Data entries ->

###

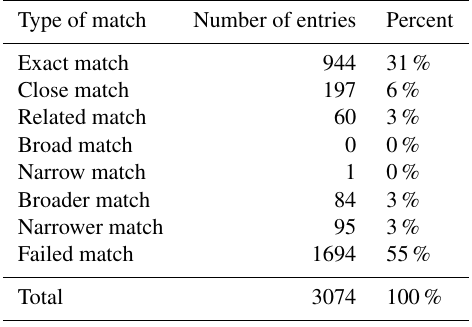
Table 3. Distribution of matches across the fuzzy string matching dataset. A total of 45% of the unique records are matched reason- ably, 31% of which are exact matches, 6% close matches, 3% re- lated matches, 3% Broader matches and 3% narrower matches.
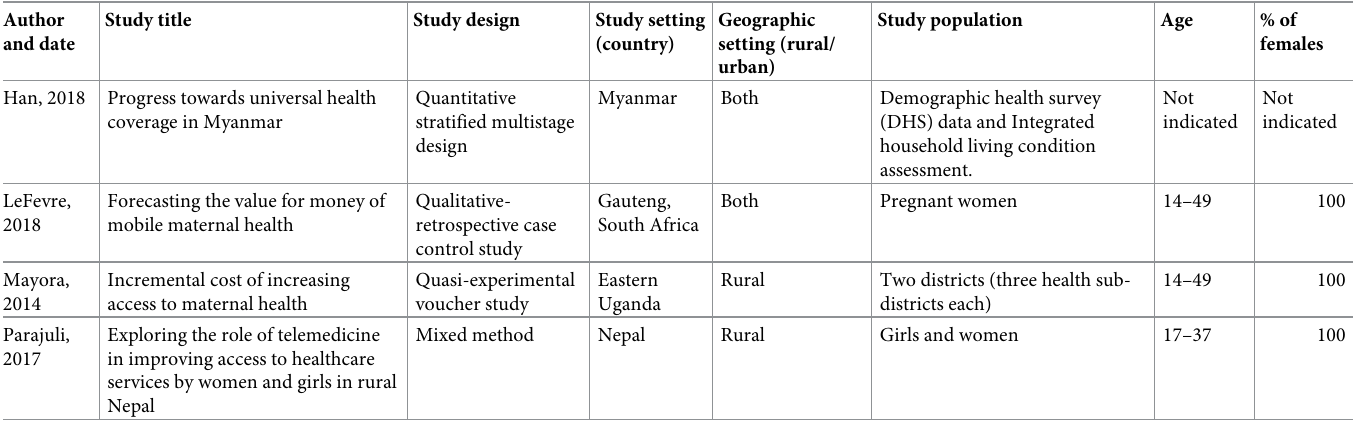
Table 4. Results for individual sources of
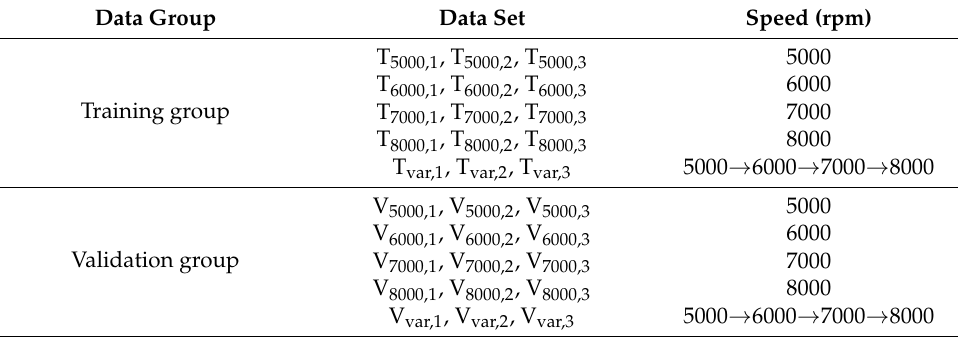
Table 2. The list of the training and testing data sets. Data Group Data Set Speed (rpm)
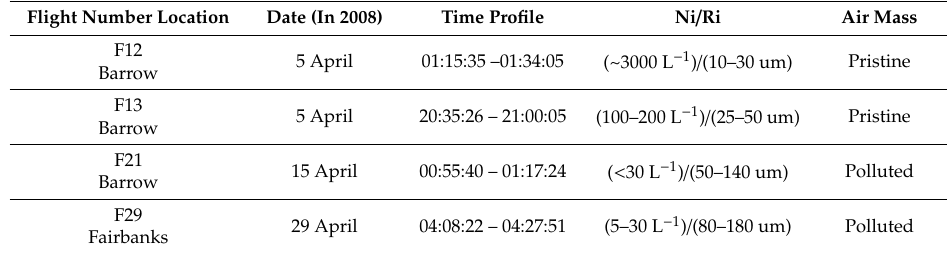
Table 3. Flight number, location, dates, time, Ni, Ri and type of air mass of the ice clouds investigated in this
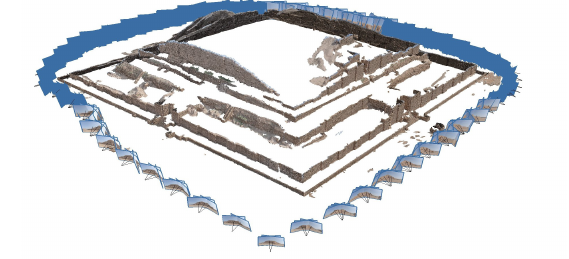
Figure 8. Camera poses of HAOUAV Data Set, which consists of two circular sequences around the Ziggurat.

###

Exercise prompt -> Write the number of lines in the data above that contain the word "Table", and add nothing to it.

Result -> 4